I Weighed Myself On 10 Different Scales, And This Is What Happened

by Nicole Romanella
Woman weighting herself on a scale
Science Photo Library / Getty

This is something I have been thinking about doing for a very long time. The scale is something I get asked about more than anything else. It’s shrouded in mystery. When it’s too high or doesn’t move, we question it’s accuracy. When it’s too low or too good to be true, again, we question its accuracy. We weigh more on certain scales and less on certain scales, and it drives us nuts thinking which one is right. And to make matters worse, everyone knows that every single ounce counts.

The scale is something we fear. The scale is something we hate. Yet most of us just can’t stop getting on it day after day and letting the number weigh us down.

So will we ever know which scale is the most accurate?! Will we ever really know how much we weigh?

I wanted to find out any information I could, so I set up an experiment. First, I had to get ten scales. Since I was hosting a brunch for my sister with my aunt this past weekend, I asked everyone coming to kindly bring their scale (nothing to do with the brunch I assured them).
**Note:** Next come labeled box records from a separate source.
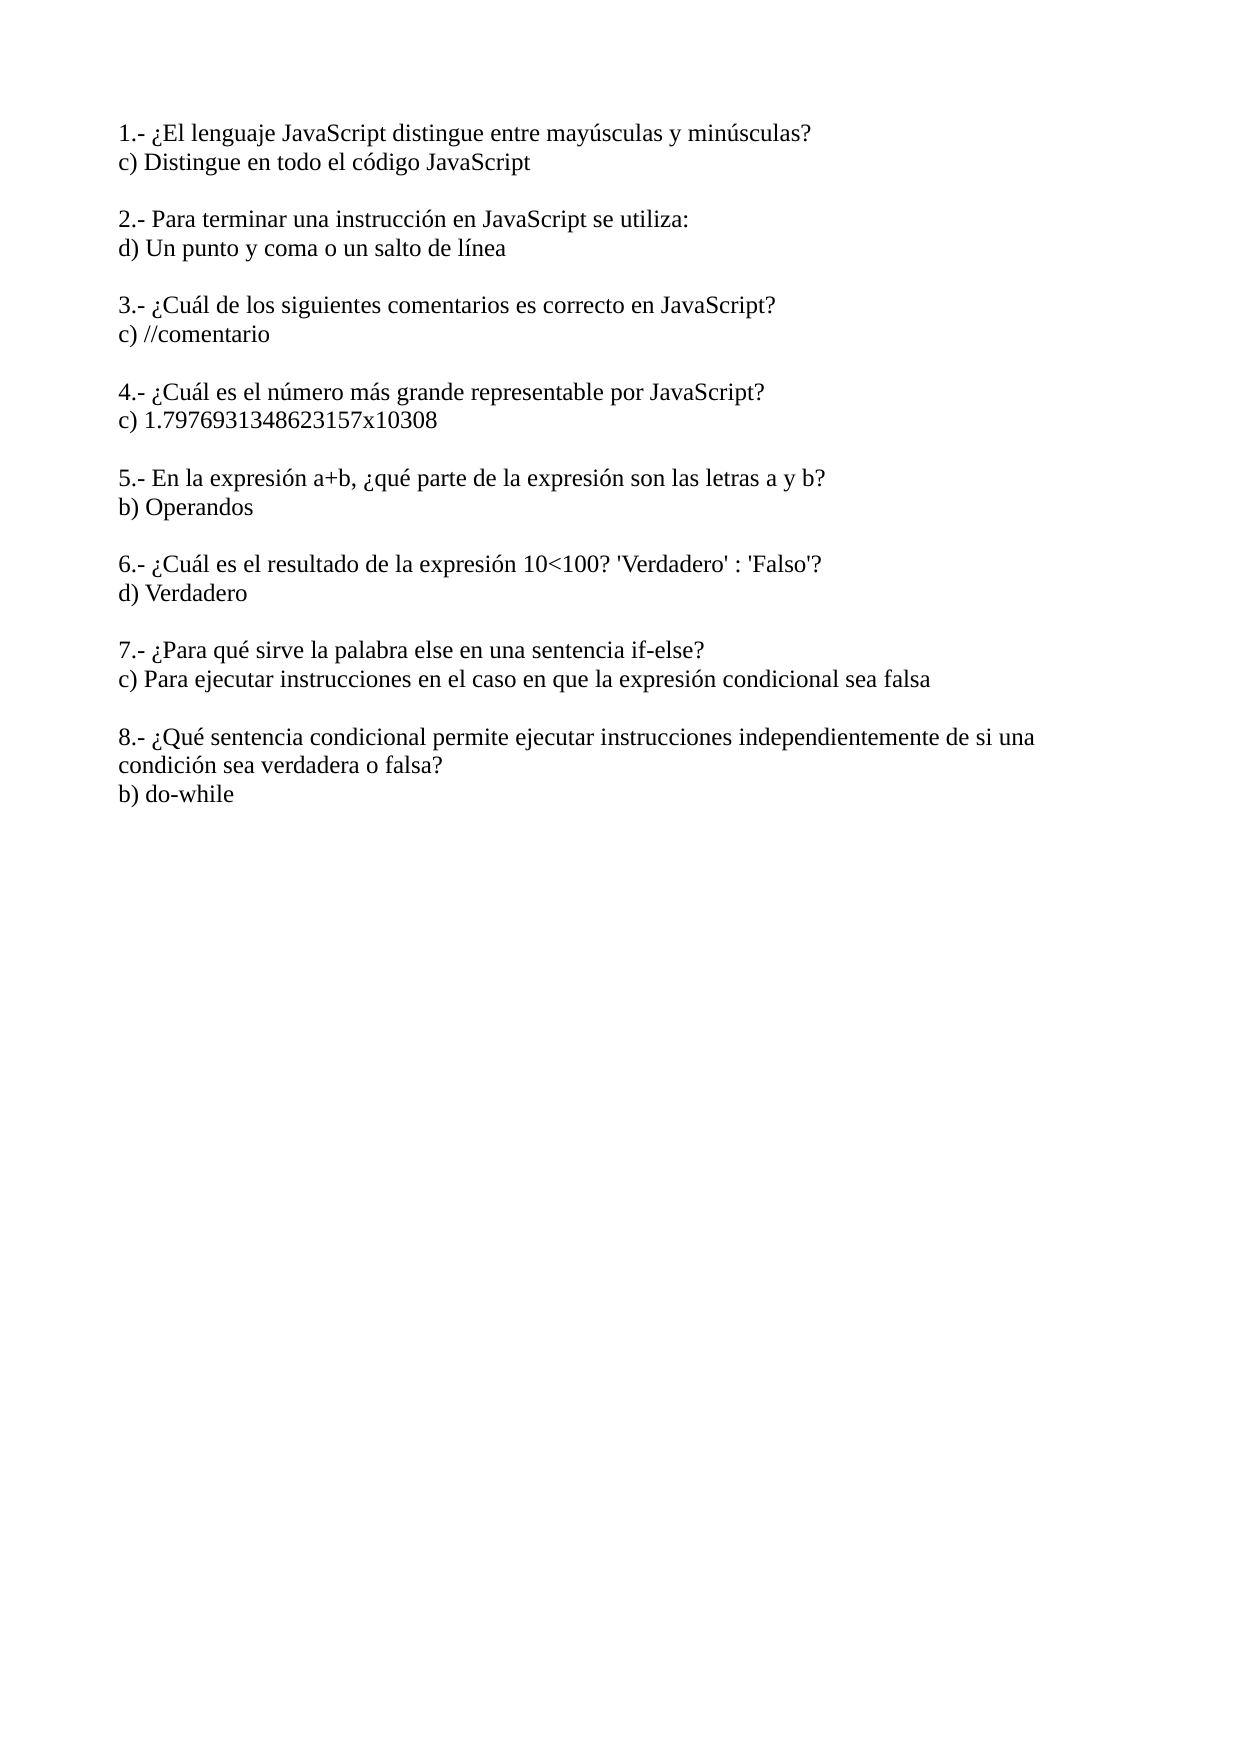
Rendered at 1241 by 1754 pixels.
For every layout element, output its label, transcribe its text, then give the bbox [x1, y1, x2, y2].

text c) //comentario [118, 319, 1122, 348]
text d) Un punto y coma o un salto de línea [118, 233, 1122, 262]
text 2.- Para terminar una instrucción en JavaScript se utiliza: [118, 204, 1122, 233]
text c) 1.7976931348623157x10308 [118, 406, 1122, 434]
text 4.- ¿Cuál es el número más grande representable por JavaScript? [118, 377, 1122, 406]
text c) Distingue en todo el código JavaScript [118, 147, 1122, 176]
text 8.- ¿Qué sentencia condicional permite ejecutar instrucciones independientemente de si una condición sea verdadera o falsa? [118, 722, 1122, 779]
text 3.- ¿Cuál de los siguientes comentarios es correcto en JavaScript? [118, 291, 1122, 319]
text 6.- ¿Cuál es el resultado de la expresión 10<100? 'Verdadero' : 'Falso'? [118, 549, 1122, 578]
text d) Verdadero [118, 578, 1122, 607]
text b) do-while [118, 779, 1122, 808]
text 7.- ¿Para qué sirve la palabra else en una sentencia if-else? [118, 636, 1122, 664]
text c) Para ejecutar instrucciones en el caso en que la expresión condicional sea falsa [118, 664, 1122, 693]
text b) Operandos [118, 492, 1122, 521]
text 1.- ¿El lenguaje JavaScript distingue entre mayúsculas y minúsculas? [118, 118, 1122, 147]
text 5.- En la expresión a+b, ¿qué parte de la expresión son las letras a y b? [118, 463, 1122, 492]
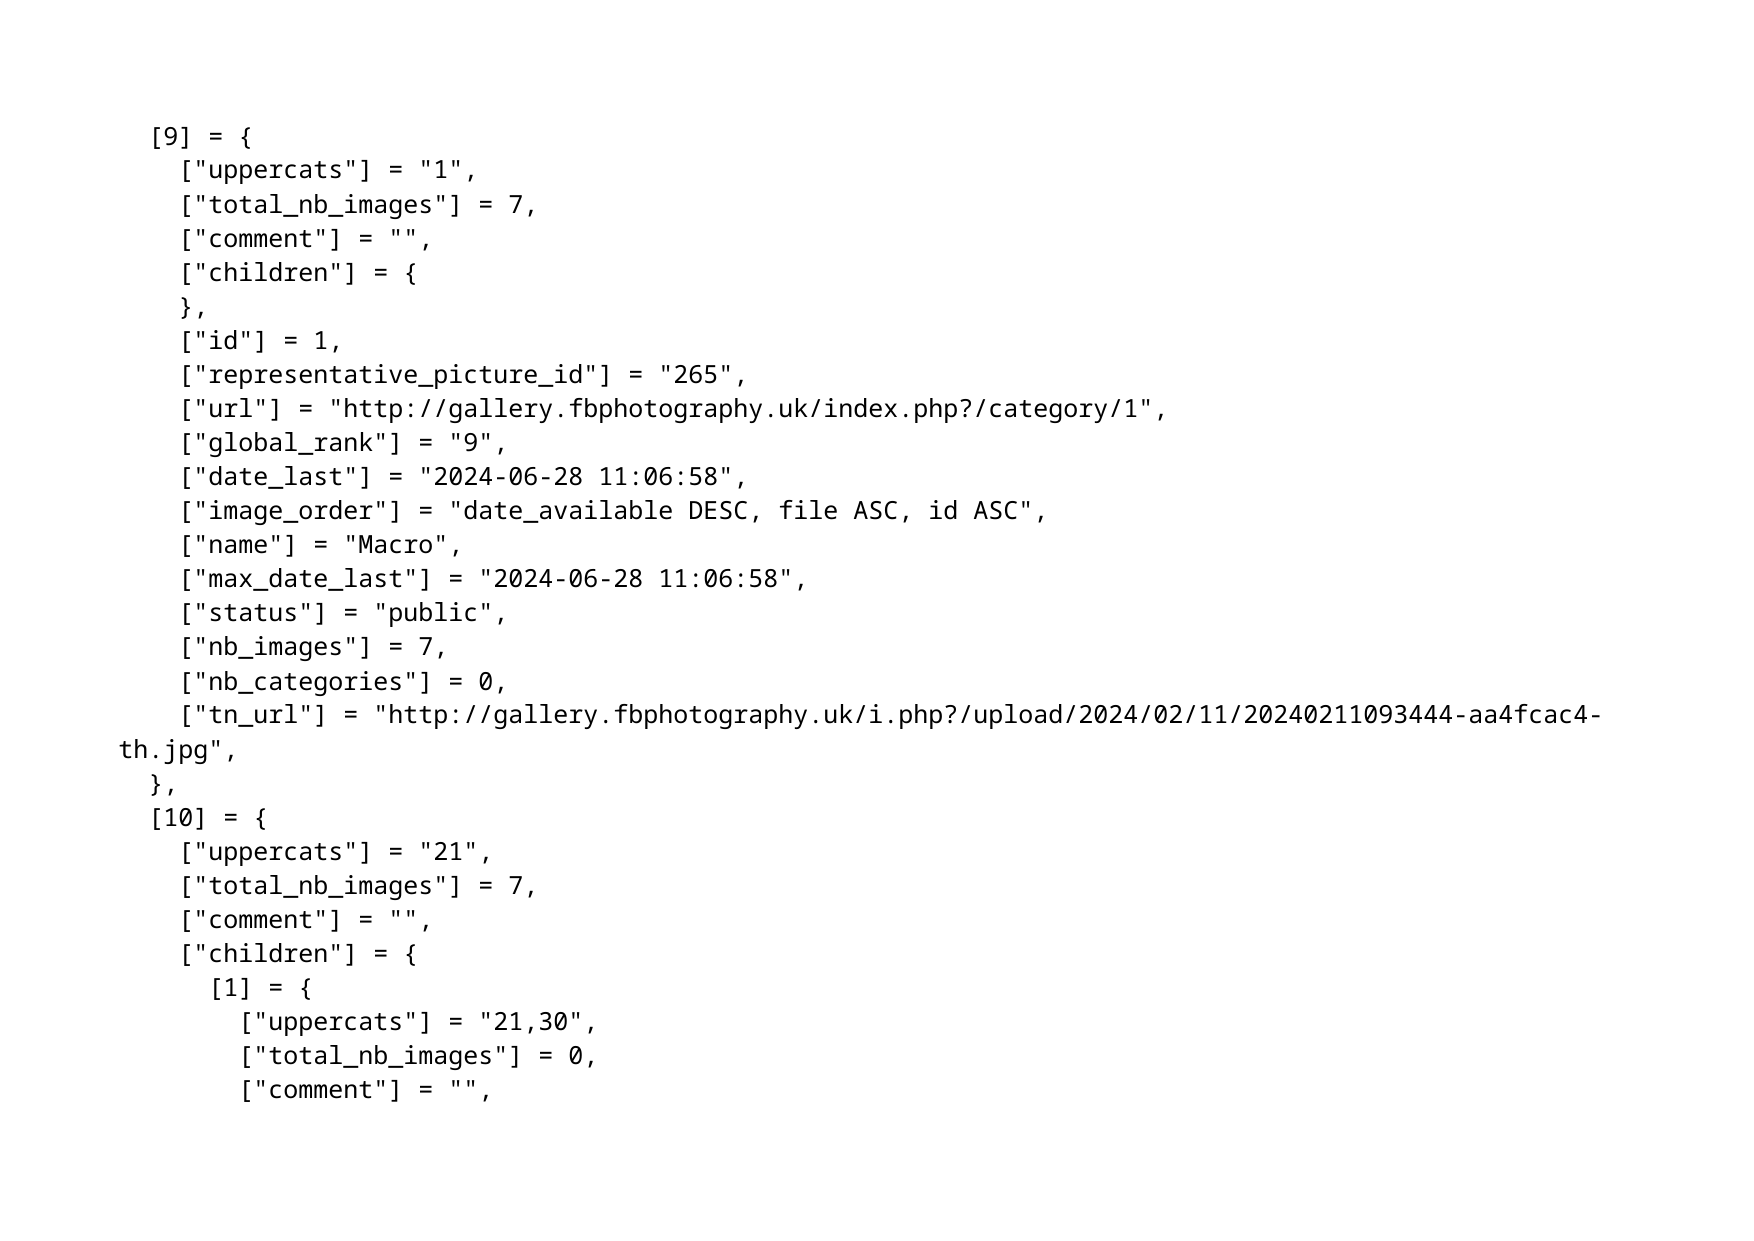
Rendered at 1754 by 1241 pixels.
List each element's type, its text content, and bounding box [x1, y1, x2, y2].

First, I wanted to answer the question: Why do I weigh so much more at the doctors’ office or an afternoon weigh in? So I weighed myself for one week, every morning, and was the exact same weight. When it was time for the experiment, around noon, on that same scale, I weighed 3 pounds more. I was dressed, I had coffee and cereal. I had also gone to the gym. So that just proves that you do weigh more as the day progresses. It doesn’t mean one scale is more accurate than another.

Then, I lined up all 10 scales, and stepped on them one after another. I recorded each weight. I used my bathroom scale as scale 1, the point of reference, because it’s what I weigh myself on.

Here’s what happened:

Scale 1: My scale, my weight (or so I believe)

Scale 2: 2.7 pounds less than my scale (easiest 2.7 pounds I ever lost!)

Scale 3: The same as my scale

Scale 4: Up 0.3 pounds from my scale

Scale 5: Down 0.2 pounds from my scale

Scale 6: Back up 0.4 pounds from my scale

Scale 7: Up 1 pound from my scale

Scale 8: The same as my scale

Scale 9: Up 2 whole pounds from my scale

Scale 10: The same as my scale

Right there we have enough proof that no scale is “right” or “wrong.”

Then at the suggestion of one of the scale owner’s husbands, I put a 45-pound weight on each scale. The rationale being that whichever scale read 45 pounds was the most accurate scale. Well guess what…NOT A SINGLE SCALE WEIGHED 45 POUNDS. The scales ranged from 44.5 pounds to to 45.8 pounds.

And the scale that the 45-pound weight was heaviest on wasn’t the same scale I was the heaviest on, so…

I’m not a scientist, but I am someone who has let the number on the scale rule over them for way too long. So let’s take the power back from the scale. It currently takes up too much head space that we don’t have room for. That number doesn’t define us. It never did and it never will.